→ Dataset:

* * *

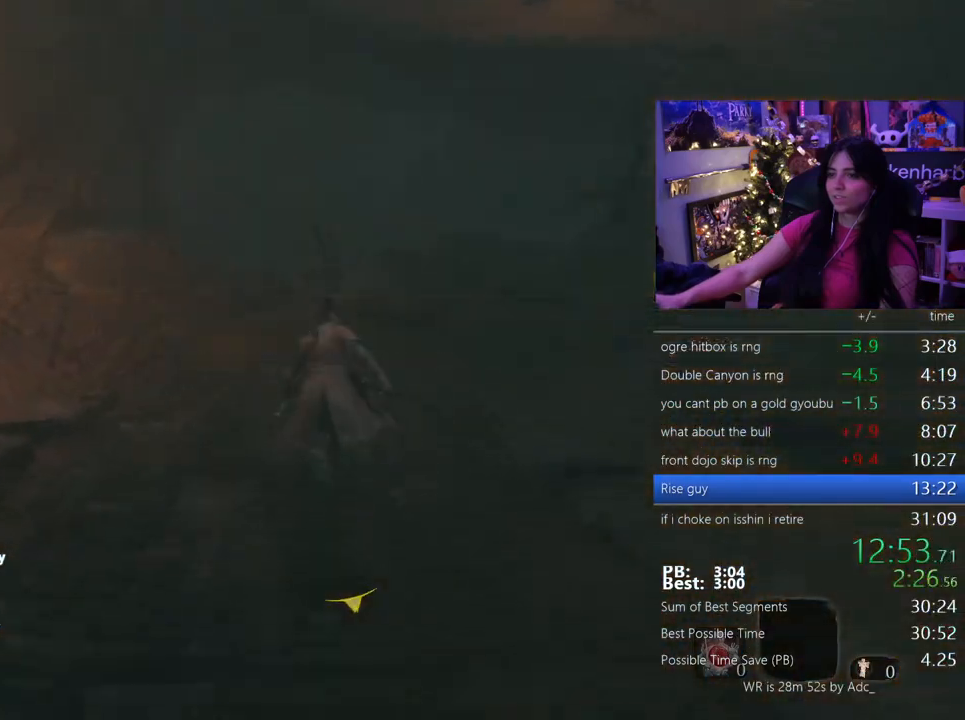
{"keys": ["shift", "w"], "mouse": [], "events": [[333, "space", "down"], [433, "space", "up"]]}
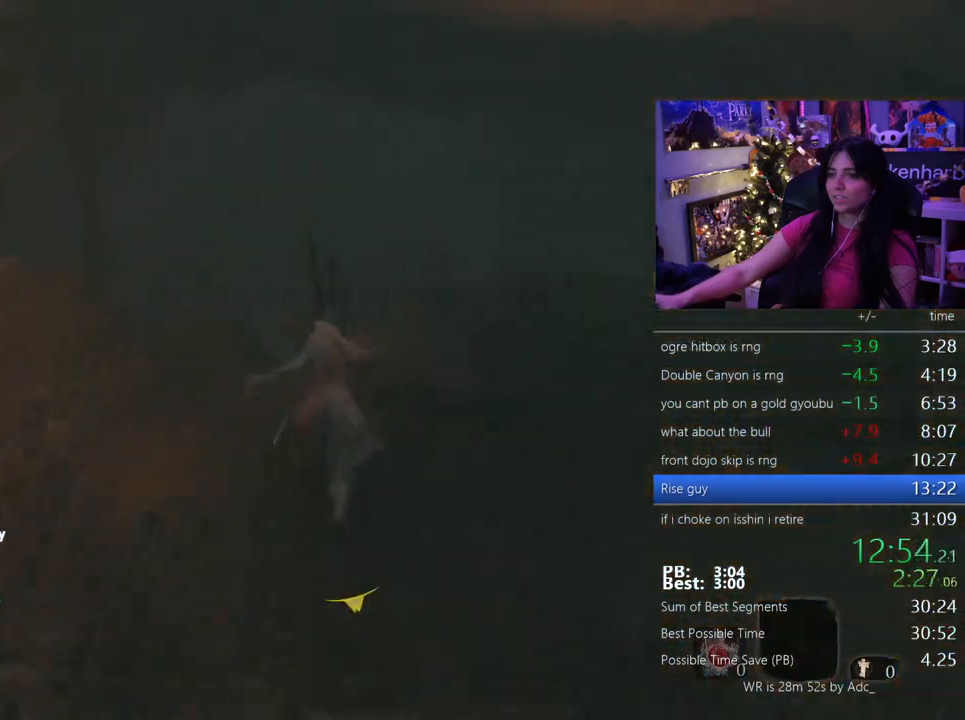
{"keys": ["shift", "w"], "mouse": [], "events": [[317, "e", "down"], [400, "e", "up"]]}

* * *

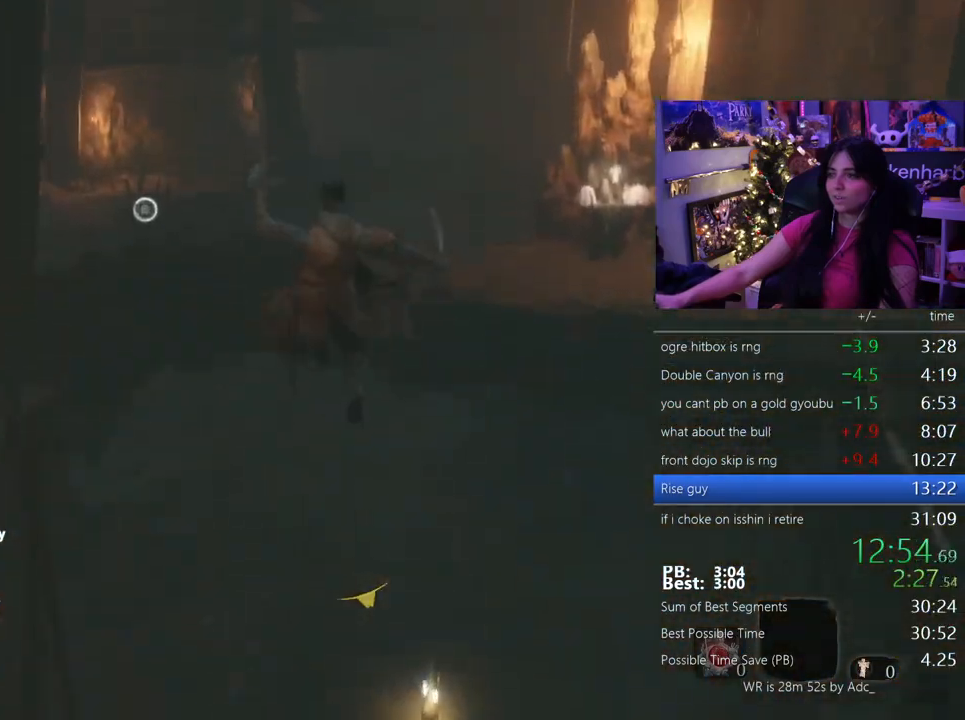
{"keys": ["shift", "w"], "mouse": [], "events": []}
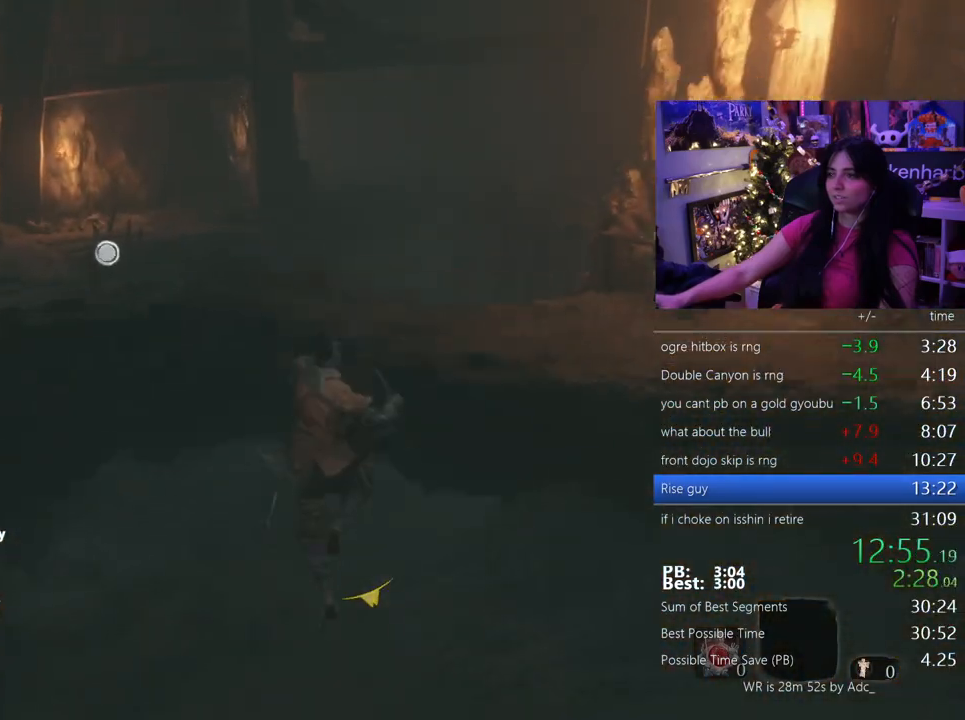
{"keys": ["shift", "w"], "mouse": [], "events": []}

* * *

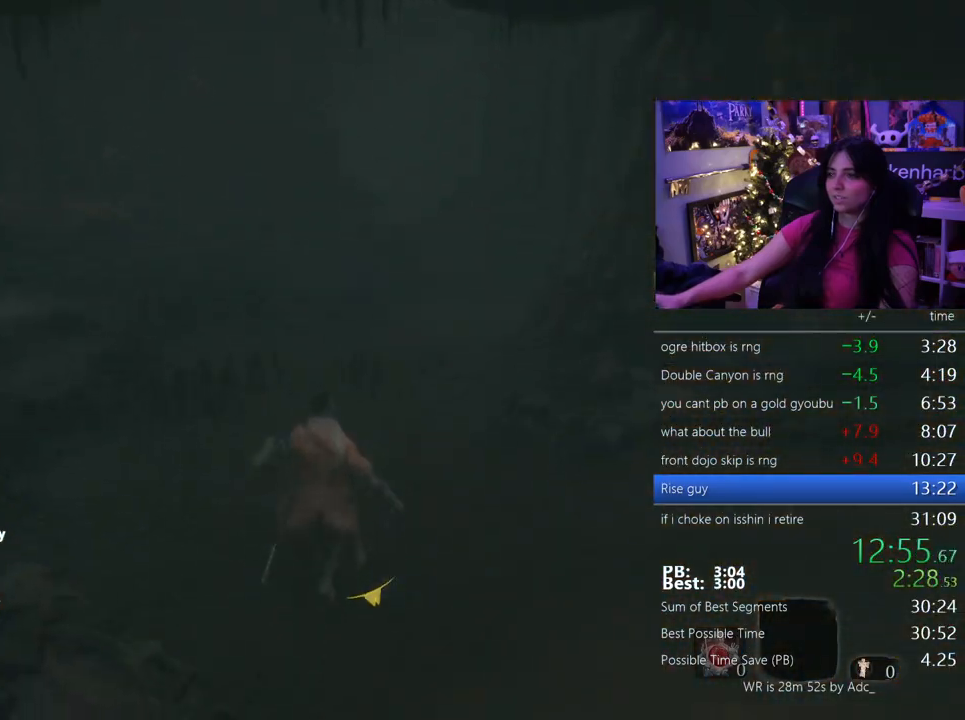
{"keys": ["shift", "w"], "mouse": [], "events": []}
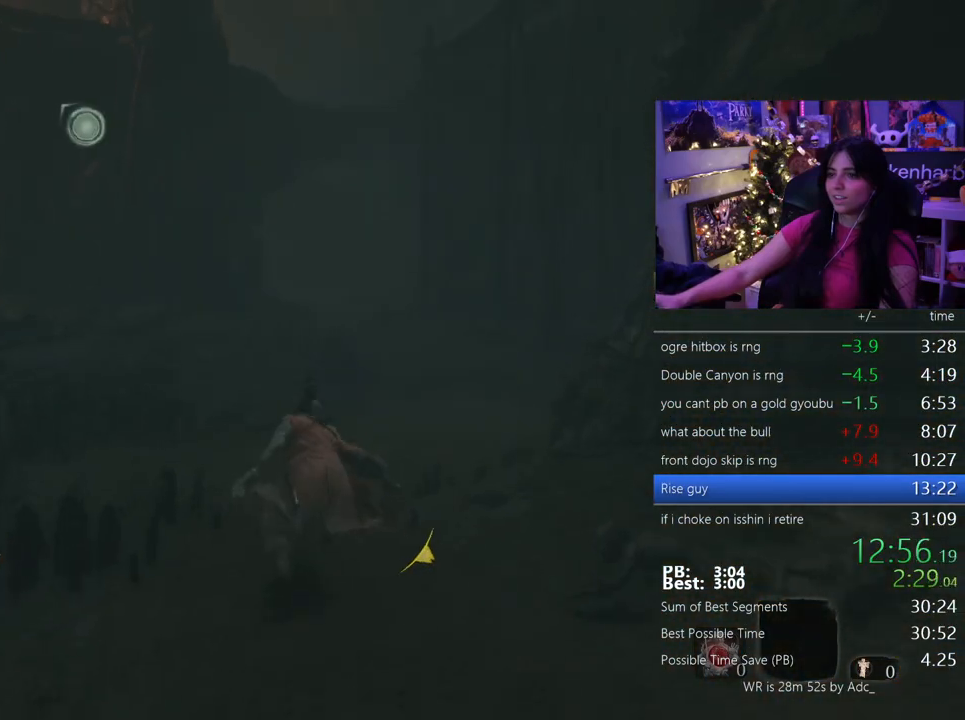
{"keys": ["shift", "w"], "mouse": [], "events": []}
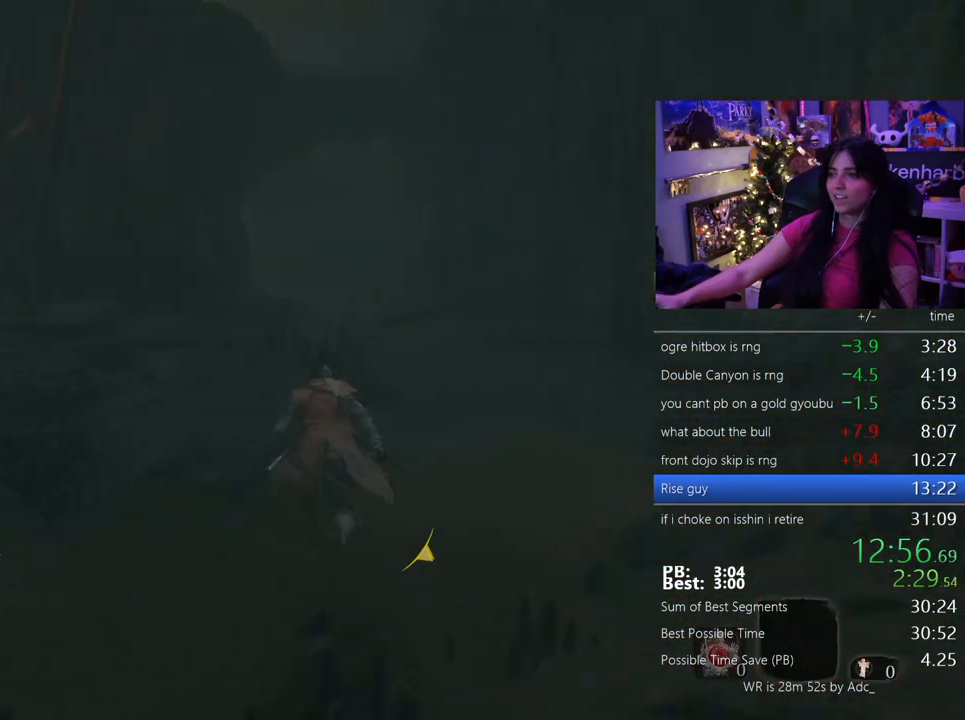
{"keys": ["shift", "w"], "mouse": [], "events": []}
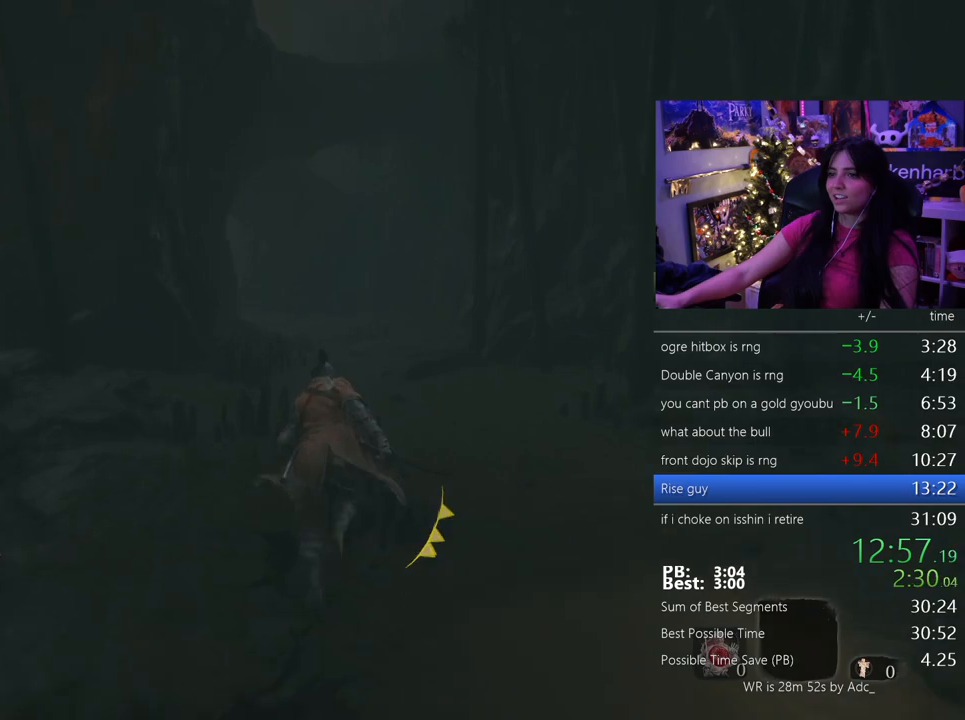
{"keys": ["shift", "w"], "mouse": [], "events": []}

* * *

→ What needs to be done:
Report each line of the records that holds the word "down".

→ Answer area:
{"keys": ["shift", "w"], "mouse": [], "events": [[333, "space", "down"], [433, "space", "up"]]}
{"keys": ["shift", "w"], "mouse": [], "events": [[317, "e", "down"], [400, "e", "up"]]}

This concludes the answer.